Lee Ji Young, Ryu Daeun, Lim Sung Won, Ryu Kyung Ju, Choi Myung Eun, Yoon Sang Eun, Kim Kihyun, Park Chaehwa, Kim Seok Jin
Department of Health Sciences and Technology, Samsung Advanced Institute for Health Sciences and Technology, Sungkyunkwan University, Seoul, Korea.
Department of Medical Informatics, College of Medicine, The Catholic University of Korea, Seoul, Republic of Korea.
J Cancer. 2021 Mar 14;12(10):2825-2834. doi: 10.7150/jca.55553. eCollection 2021.
Exosomes have emerged as important mediators of tumor progression, and a prognostic role for serum exosomal miRNAs has been suggested in multiple myeloma (MM). Given the association of hypoxia with tumor aggressiveness, including cancer stem cell-like phenotypes, we explored exosomal miRNAs from MM cells under hypoxic conditions and analyzed their diverse roles both in promoting oncogenic activity and in predicting prognosis. The human MM cell line, RPMI 8226, was cultured under hypoxic conditions and their exosome production and exosomal miRNA profiles were compared with those of normoxic parental cells. The survival outcome of myeloma patients was compared using serum levels of exosomal miRNAs, and the effects of exosomal miRNAs on the target genes of MM cells and adjacent immune cells were analyzed. Increased expression of stem cell markers and exosome production were observed in hypoxic MM cells. Exosome miRNA analysis identified a higher expression of miR-1305 in exosomes isolated from hypoxic MM cells than in those of normoxic parental cells. The overall survival of patients with high exosomal miR-1305 was poorer than it was in patients with low exosomal miR-1305. In hypoxic MM cells, an increase of exosomal miR-1305 led to a decrease of cellular miR-1305 and increased expression of the miR-1305 target genes, and resulted in the promotion of oncogenic activity of MM. Exosomal miR-1305 was also transferred from MM cells to macrophages, and miR-1305-transferred macrophages showed tumor-promoting, M2-macrophage phenotypes. Exosome-mediated secretion of miR-1305 in MM cells promoted oncogenic activity of hypoxic MM cells and high serum levels of exosomal miR-1305.

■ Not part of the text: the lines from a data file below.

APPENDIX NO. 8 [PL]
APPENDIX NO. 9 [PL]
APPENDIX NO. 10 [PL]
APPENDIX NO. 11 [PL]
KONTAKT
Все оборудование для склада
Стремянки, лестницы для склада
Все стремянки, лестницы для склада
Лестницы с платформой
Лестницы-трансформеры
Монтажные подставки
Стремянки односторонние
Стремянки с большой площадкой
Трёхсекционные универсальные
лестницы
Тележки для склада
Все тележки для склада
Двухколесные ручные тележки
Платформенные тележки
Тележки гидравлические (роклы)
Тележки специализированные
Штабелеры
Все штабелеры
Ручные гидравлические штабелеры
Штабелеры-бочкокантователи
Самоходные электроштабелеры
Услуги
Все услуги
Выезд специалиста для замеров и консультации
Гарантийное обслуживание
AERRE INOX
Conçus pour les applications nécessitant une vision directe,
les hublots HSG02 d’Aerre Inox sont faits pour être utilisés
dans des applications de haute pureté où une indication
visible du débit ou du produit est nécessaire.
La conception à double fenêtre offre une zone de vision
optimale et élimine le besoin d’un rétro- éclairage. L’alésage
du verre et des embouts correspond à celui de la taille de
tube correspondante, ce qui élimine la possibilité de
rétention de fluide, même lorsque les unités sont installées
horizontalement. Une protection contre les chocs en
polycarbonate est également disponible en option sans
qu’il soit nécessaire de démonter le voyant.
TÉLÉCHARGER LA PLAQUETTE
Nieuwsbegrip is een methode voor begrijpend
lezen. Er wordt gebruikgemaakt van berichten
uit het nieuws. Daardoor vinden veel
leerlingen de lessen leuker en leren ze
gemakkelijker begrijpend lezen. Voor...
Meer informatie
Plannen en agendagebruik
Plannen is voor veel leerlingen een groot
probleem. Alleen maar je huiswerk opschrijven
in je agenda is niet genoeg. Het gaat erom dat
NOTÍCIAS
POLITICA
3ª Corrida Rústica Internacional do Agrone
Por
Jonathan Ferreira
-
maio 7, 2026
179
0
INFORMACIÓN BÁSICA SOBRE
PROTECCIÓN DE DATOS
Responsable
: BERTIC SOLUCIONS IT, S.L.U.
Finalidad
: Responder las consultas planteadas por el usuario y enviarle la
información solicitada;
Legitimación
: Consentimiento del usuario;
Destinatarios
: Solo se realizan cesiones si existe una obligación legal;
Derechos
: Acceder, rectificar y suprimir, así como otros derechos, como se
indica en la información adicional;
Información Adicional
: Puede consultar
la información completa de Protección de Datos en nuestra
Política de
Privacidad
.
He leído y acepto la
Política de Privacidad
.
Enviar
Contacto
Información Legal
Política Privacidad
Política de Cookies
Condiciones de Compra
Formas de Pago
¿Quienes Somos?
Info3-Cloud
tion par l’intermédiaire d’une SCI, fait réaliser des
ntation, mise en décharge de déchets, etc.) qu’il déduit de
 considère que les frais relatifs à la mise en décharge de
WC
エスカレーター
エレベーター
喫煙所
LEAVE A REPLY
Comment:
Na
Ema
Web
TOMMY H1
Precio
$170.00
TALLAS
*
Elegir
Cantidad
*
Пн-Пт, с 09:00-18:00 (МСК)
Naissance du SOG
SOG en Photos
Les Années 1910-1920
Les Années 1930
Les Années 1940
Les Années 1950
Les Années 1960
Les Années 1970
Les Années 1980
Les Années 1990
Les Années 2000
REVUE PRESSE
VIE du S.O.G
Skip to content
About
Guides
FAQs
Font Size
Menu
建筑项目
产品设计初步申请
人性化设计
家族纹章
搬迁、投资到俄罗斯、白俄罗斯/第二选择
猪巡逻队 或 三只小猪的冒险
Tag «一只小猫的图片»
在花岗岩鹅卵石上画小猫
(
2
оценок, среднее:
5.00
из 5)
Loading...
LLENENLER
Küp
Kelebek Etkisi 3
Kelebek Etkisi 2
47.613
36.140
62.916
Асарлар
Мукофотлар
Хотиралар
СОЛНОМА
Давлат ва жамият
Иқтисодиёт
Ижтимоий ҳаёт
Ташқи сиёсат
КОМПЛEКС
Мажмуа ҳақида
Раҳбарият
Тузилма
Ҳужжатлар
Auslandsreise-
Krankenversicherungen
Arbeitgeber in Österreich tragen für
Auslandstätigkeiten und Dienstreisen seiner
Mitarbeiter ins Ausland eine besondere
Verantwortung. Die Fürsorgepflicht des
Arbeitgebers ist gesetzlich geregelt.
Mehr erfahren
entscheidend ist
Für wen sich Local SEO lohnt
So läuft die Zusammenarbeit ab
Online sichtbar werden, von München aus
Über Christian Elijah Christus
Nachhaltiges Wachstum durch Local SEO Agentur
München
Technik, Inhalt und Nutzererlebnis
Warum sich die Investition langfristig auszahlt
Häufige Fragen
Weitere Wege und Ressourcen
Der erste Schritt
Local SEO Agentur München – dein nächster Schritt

外泌体已成为肿瘤进展的重要介质,血清外泌体微小RNA(miRNA)在多发性骨髓瘤(MM)中具有预后作用。鉴于缺氧与肿瘤侵袭性(包括癌症干细胞样表型)相关,我们探索了缺氧条件下MM细胞的外泌体miRNA,并分析了它们在促进致癌活性和预测预后方面的多种作用。将人MM细胞系RPMI 8226在缺氧条件下培养,并将其外泌体产生情况和外泌体miRNA谱与常氧亲本细胞进行比较。使用血清中外泌体miRNA水平比较骨髓瘤患者的生存结果,并分析外泌体miRNA对MM细胞和邻近免疫细胞靶基因的影响。在缺氧的MM细胞中观察到干细胞标志物表达增加和外泌体产生增多。外泌体miRNA分析发现,从缺氧MM细胞中分离的外泌体中miR-1305的表达高于常氧亲本细胞。外泌体miR-1305水平高的患者总生存期比外泌体miR-1305水平低的患者差。在缺氧的MM细胞中,外泌体miR-1305的增加导致细胞内miR-1305减少,miR-1305靶基因表达增加,从而促进了MM的致癌活性。外泌体miR-1305也从MM细胞转移至巨噬细胞,而转染了miR-1305的巨噬细胞表现出促肿瘤的M2巨噬细胞表型。MM细胞中外泌体介导的miR-1305分泌促进了缺氧MM细胞的致癌活性以及血清中外泌体miR-1305的高水平表达。